BEGIN RECORD EXTRACTS
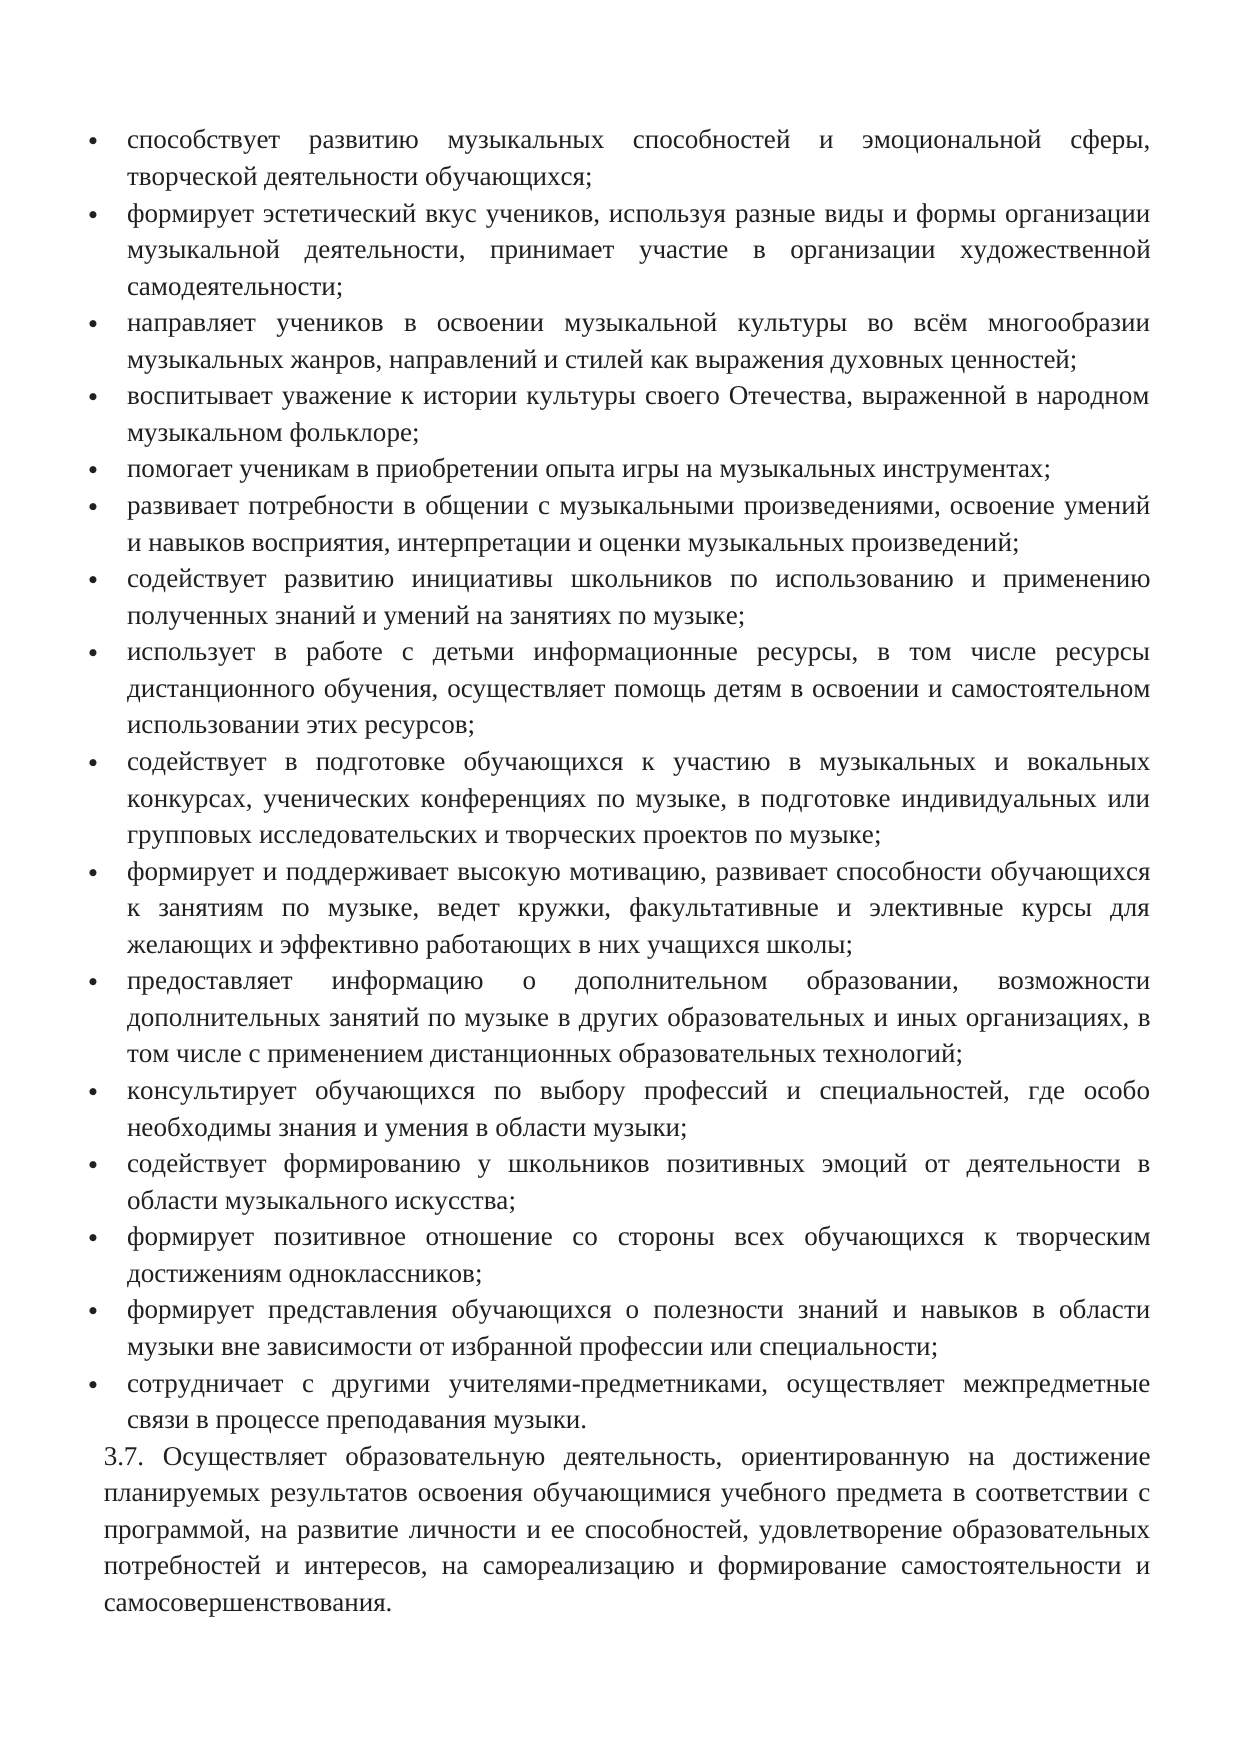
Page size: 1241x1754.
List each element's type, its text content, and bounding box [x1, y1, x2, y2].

list направляет учеников в освоении музыкальной культуры во всём многообразии музыкальных жанров, направлений и стилей как выражения духовных ценностей; [89, 301, 1152, 374]
list сотрудничает с другими учителями-предметниками, осуществляет межпредметные связи в процессе преподавания музыки. [89, 1361, 1152, 1434]
list способствует развитию музыкальных способностей и эмоциональной сферы, творческой деятельности обучающихся; [89, 118, 1152, 191]
list содействует развитию инициативы школьников по использованию и применению полученных знаний и умений на занятиях по музыке; [89, 557, 1152, 630]
list формирует позитивное отношение со стороны всех обучающихся к творческим достижениям одноклассников; [89, 1215, 1152, 1288]
list формирует эстетический вкус учеников, используя разные виды и формы организации музыкальной деятельности, принимает участие в организации художественной самодеятельности; [89, 191, 1152, 301]
list предоставляет информацию о дополнительном образовании, возможности дополнительных занятий по музыке в других образовательных и иных организациях, в том числе с применением дистанционных образовательных технологий; [89, 959, 1152, 1069]
list воспитывает уважение к истории культуры своего Отечества, выраженной в народном музыкальном фольклоре; [89, 374, 1152, 447]
list формирует и поддерживает высокую мотивацию, развивает способности обучающихся к занятиям по музыке, ведет кружки, факультативные и элективные курсы для желающих и эффективно работающих в них учащихся школы; [89, 849, 1152, 959]
list консультирует обучающихся по выбору профессий и специальностей, где особо необходимы знания и умения в области музыки; [89, 1069, 1152, 1142]
list развивает потребности в общении с музыкальными произведениями, освоение умений и навыков восприятия, интерпретации и оценки музыкальных произведений; [89, 484, 1152, 557]
list формирует представления обучающихся о полезности знаний и навыков в области музыки вне зависимости от избранной профессии или специальности; [89, 1288, 1152, 1361]
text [103, 1434, 1152, 1617]
list содействует в подготовке обучающихся к участию в музыкальных и вокальных конкурсах, ученических конференциях по музыке, в подготовке индивидуальных или групповых исследовательских и творческих проектов по музыке; [89, 740, 1152, 849]
list использует в работе с детьми информационные ресурсы, в том числе ресурсы дистанционного обучения, осуществляет помощь детям в освоении и самостоятельном использовании этих ресурсов; [89, 630, 1152, 740]
list содействует формированию у школьников позитивных эмоций от деятельности в области музыкального искусства; [89, 1142, 1152, 1215]
list помогает ученикам в приобретении опыта игры на музыкальных инструментах; [89, 447, 1152, 484]
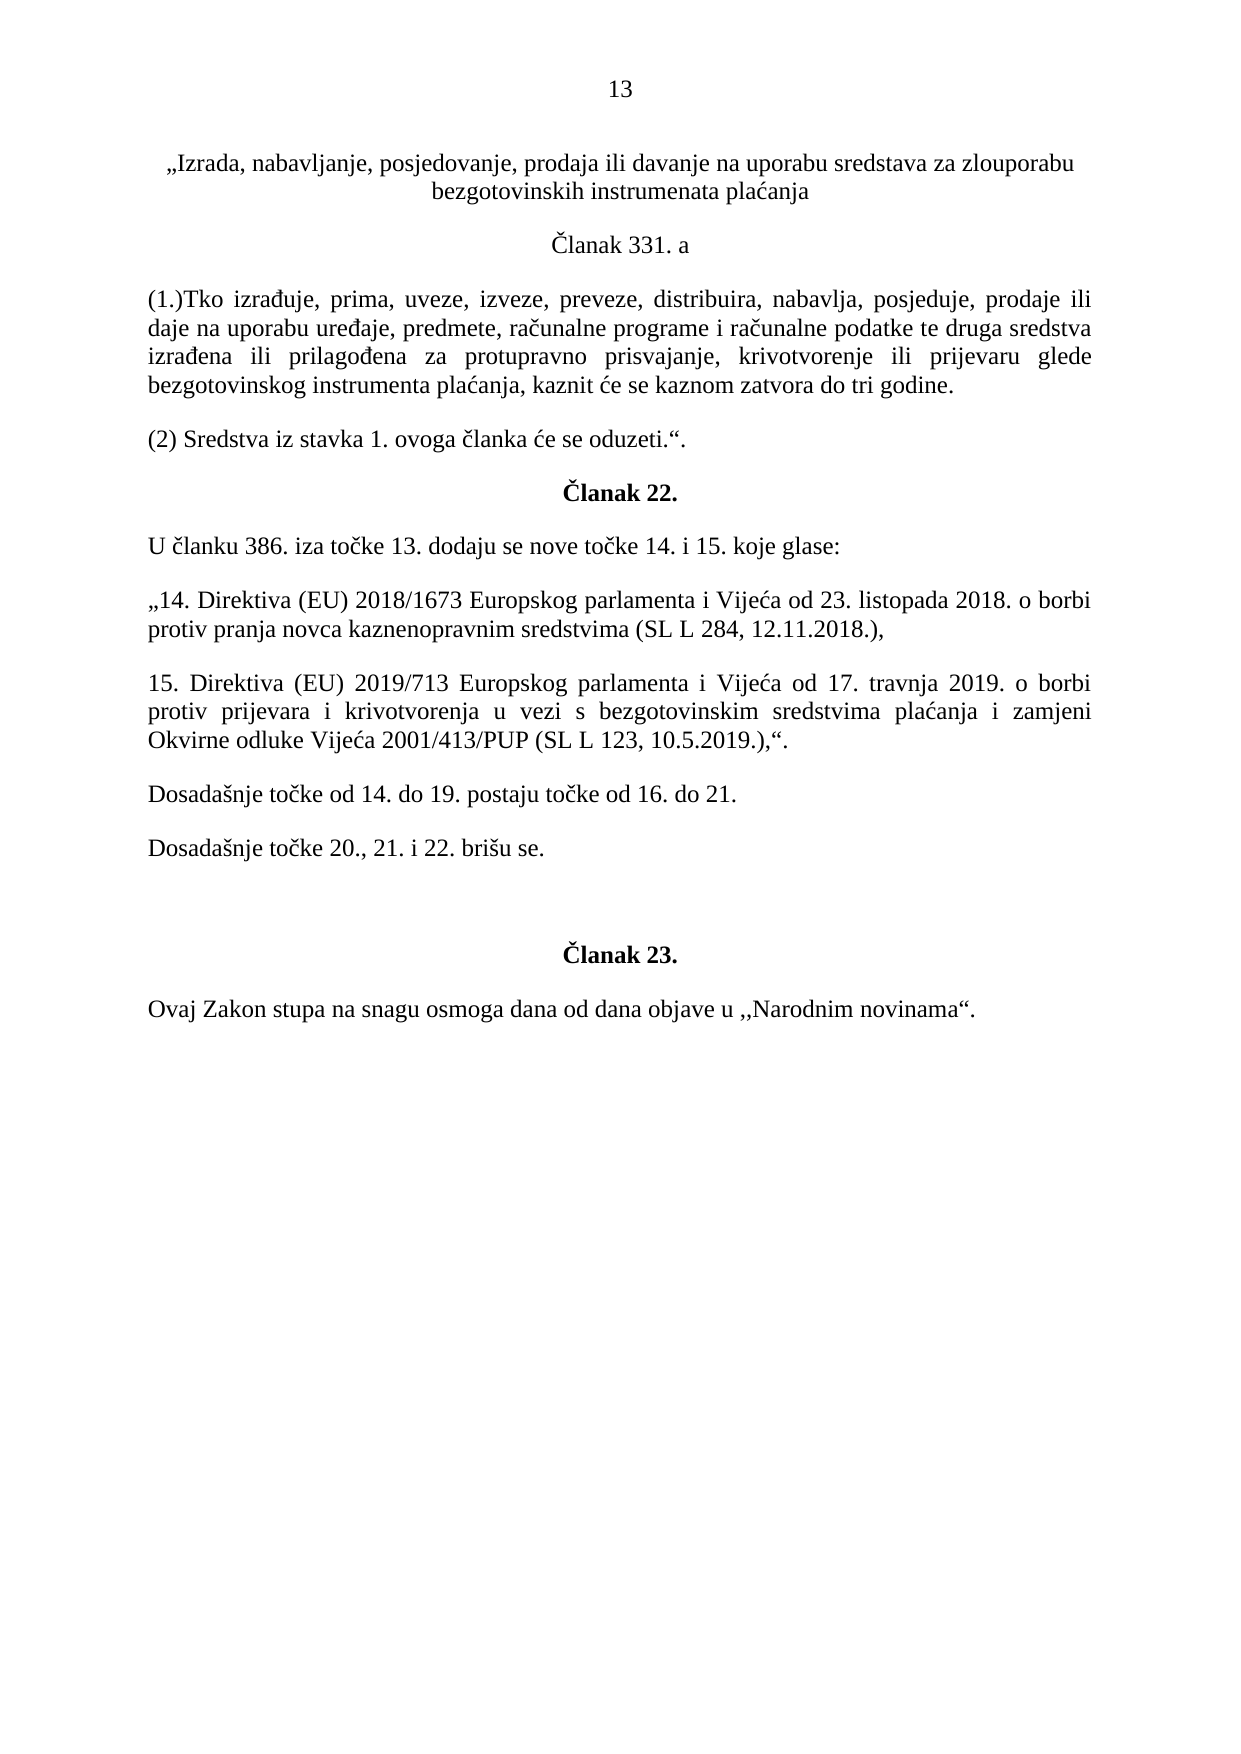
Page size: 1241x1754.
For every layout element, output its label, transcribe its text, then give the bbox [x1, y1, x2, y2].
END RECORD EXTRACTS
--- WHAT YOU WILL DO ---
Every line above that holds the word "умений" should be copied out.

--- RESULT ---
list содействует развитию инициативы школьников по использованию и применению полученных знаний и умений на занятиях по музыке; [89, 557, 1152, 630]
list развивает потребности в общении с музыкальными произведениями, освоение умений и навыков восприятия, интерпретации и оценки музыкальных произведений; [89, 484, 1152, 557]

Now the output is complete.